___ Text ___
U.S. shelters killed 2.3 million cats & 1.9 million dogs last year. Nearly half of the dogs were pit bulls.
From ANIMAL PEOPLE, July/August 2008:
Six of the eight major geographic regions of the U.S. show
continuing declines in shelter killing, but two have gone backward
according to the 15th annual ANIMAL PEOPLE review of recent shelter
exit data.
Newly received data from shelter polls in Ohio and Louisiana,
covering the years 2004 and 2005, respectively, show that the
headline “U.S. shelter killing toll drops to 3.7 million dogs & cats”
above publication of our 2007 analysis was much too optimistic.
The Ohio survey was directed by Ohio State University
graduate student Linda Lord. The Louisiana survey was done by Garo
Alexanian of the Companion Animal Network. Lord et al found that the
Ohio rate of shelter killing was within 1.5 animals per 1,000 of the
2007 ANIMAL PEOPLE projection, but Alexanian found that the ANIMAL
PEOPLE projection for Louisiana was 3.2 animals low. Together, the
Ohio and Louisiana findings pushed a recalculation of the mid-2007
national shelter killing toll up to 4.0 million animals, at a rate
of 13.6 per 1,000 Americans.
As the increase was chiefly among dogs, the recalculation
returned the cat/dog balance from by far the most lopsided tilt
toward cats that ANIMAL PEOPLE had ever reported (63%) to a more
modest 58%–which remained well beyond the previous norms.
The remainder of the 2007 ANIMAL PEOPLE findings are
unchanged: The rate of shelter killing per 1,000 Americans both last
year and now is still the lowest since data collected by John
Marbanks in 1947-1950 suggested a rate of about 13.5–at a time when
animal control in much of the U.S. was still done by private
contractors, who often simply killed strays or sold them to labs
instead of taking them to shelters, and unwanted puppies and kittens
were frequently drowned.
___ Given entries ___
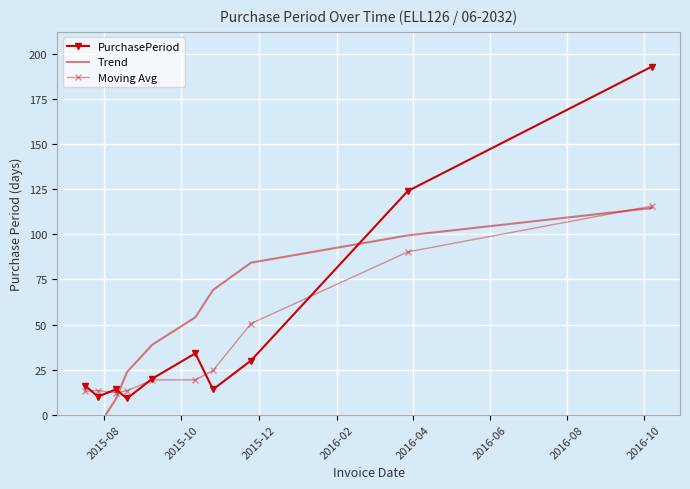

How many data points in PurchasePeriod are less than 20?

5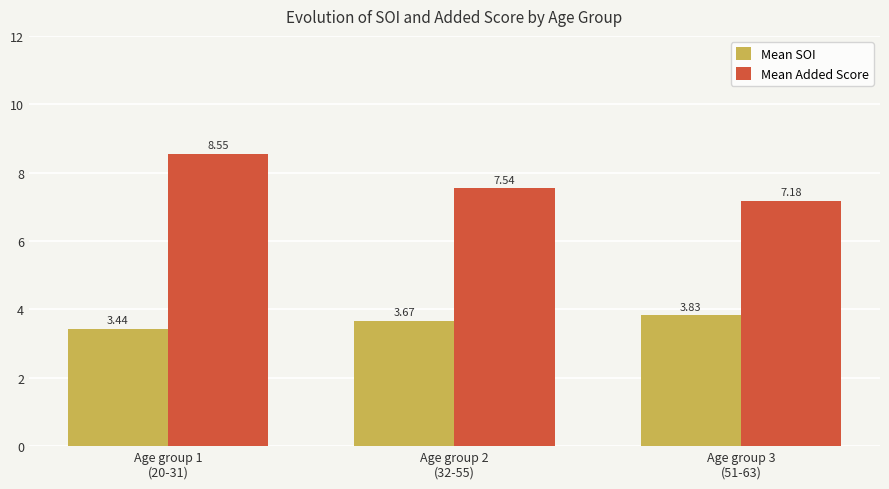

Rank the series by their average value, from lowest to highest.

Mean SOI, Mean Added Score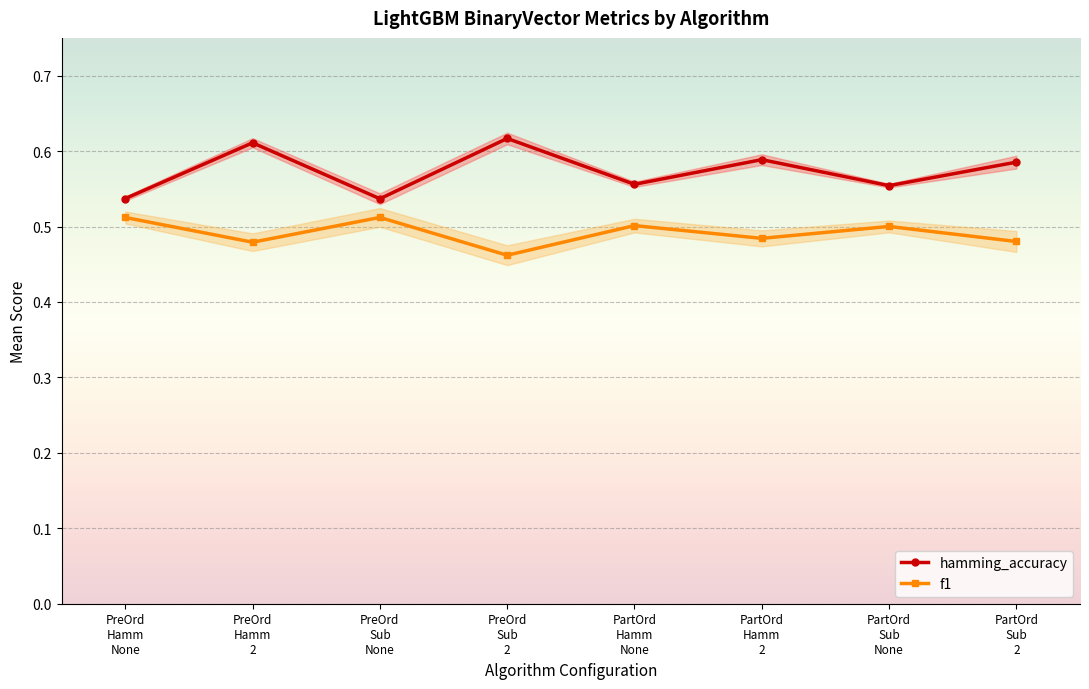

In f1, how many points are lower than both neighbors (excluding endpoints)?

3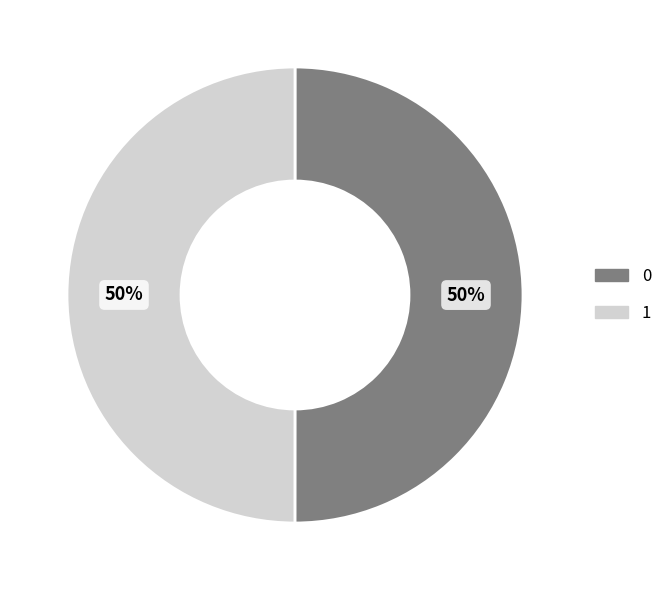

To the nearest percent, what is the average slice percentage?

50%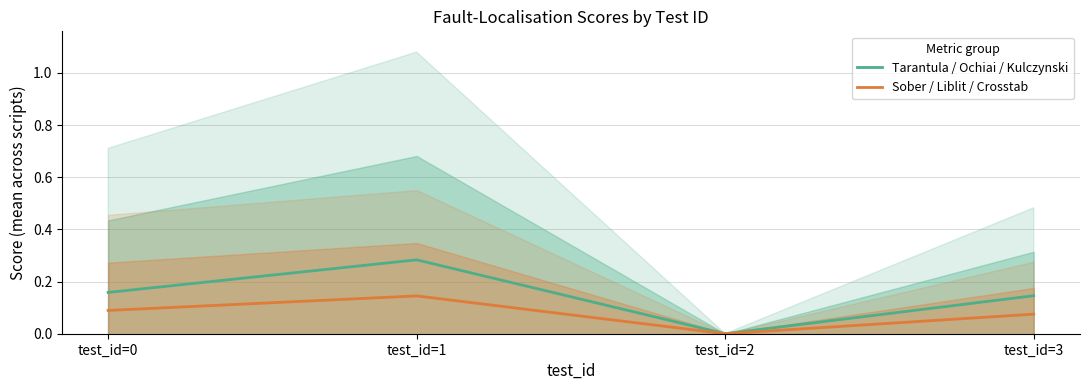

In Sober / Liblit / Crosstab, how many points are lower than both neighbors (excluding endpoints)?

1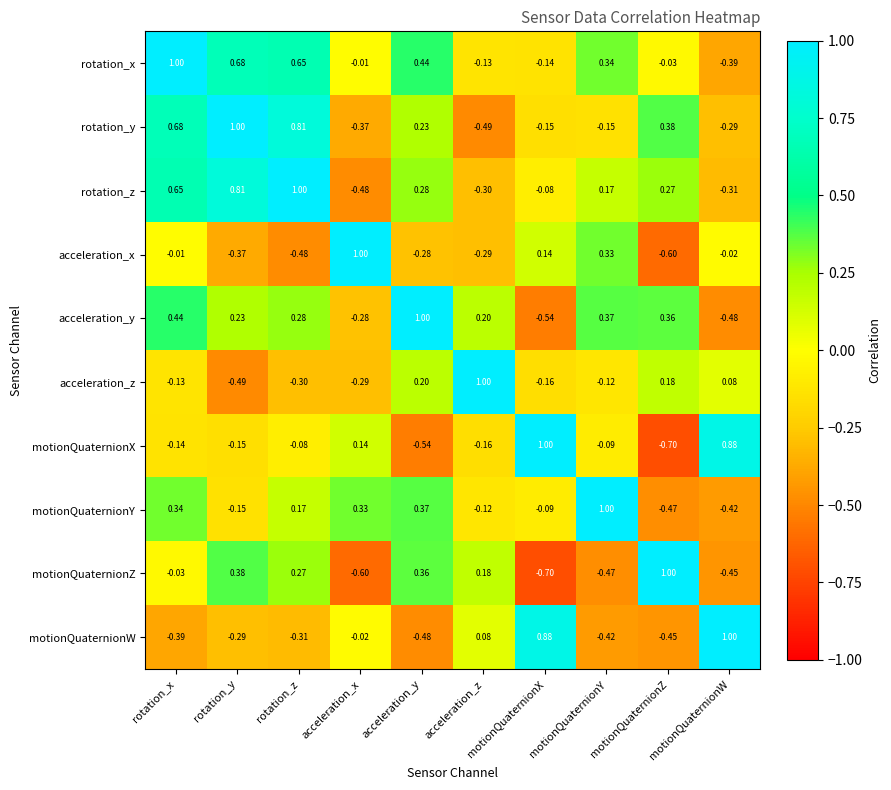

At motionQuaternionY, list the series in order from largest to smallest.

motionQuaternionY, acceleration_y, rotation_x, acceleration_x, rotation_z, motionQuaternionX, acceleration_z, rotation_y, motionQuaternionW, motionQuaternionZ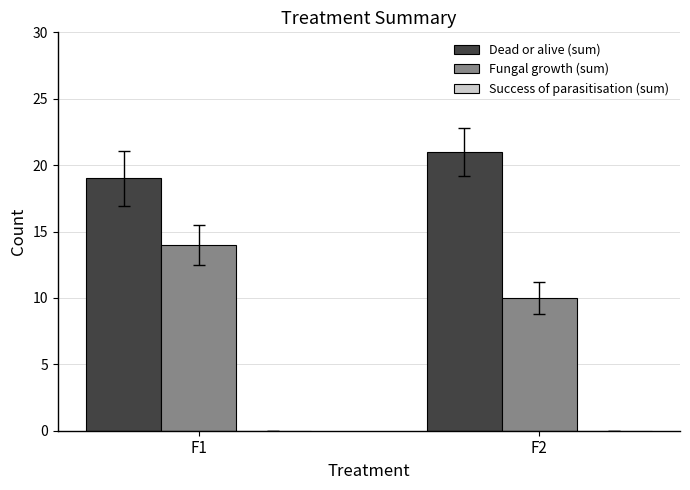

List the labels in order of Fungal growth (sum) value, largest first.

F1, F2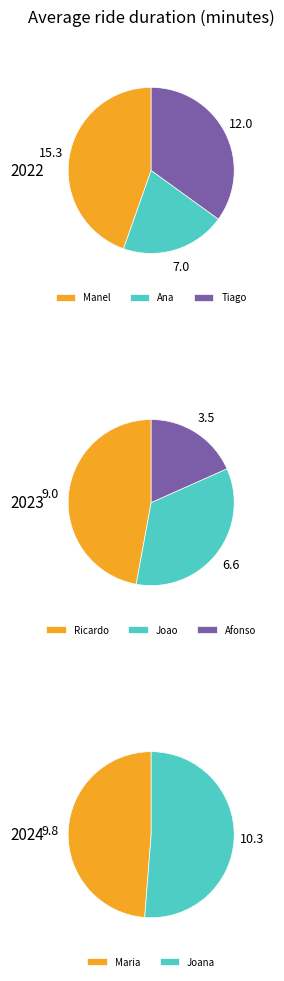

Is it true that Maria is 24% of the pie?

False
___
___ Given entries ___
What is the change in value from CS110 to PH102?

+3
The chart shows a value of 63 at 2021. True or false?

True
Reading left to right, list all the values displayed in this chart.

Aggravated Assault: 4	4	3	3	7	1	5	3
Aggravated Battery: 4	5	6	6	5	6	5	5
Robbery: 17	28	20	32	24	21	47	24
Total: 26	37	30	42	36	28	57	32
___
■ Task instructions
1. Translate this sentence from the shelter killing report into Spanish: "The Louisiana survey was done by Garo Alexanian of the Companion Animal Network."
2. According to the shelter killing report, who directed the Ohio survey?
3. Rewrite the part of the shelter killing report starting with "U.S. shelters killed" and going on through "much too optimistic.", substituting "Texas" for "Louisiana".

■ Answers in order
1. La encuesta de Luisiana fue realizada por Garo Alexanian, de Companion Animal Network.

2. Ohio State University graduate student Linda Lord directed it.

3.
U.S. shelters killed 2.3 million cats & 1.9 million dogs last year. Nearly half of the dogs were pit bulls.
From ANIMAL PEOPLE, July/August 2008:
Six of the eight major geographic regions of the U.S. show
continuing declines in shelter killing, but two have gone backward
according to the 15th annual ANIMAL PEOPLE review of recent shelter
exit data.
Newly received data from shelter polls in Ohio and Texas,
covering the years 2004 and 2005, respectively, show that the
headline “U.S. shelter killing toll drops to 3.7 million dogs & cats”
above publication of our 2007 analysis was much too optimistic.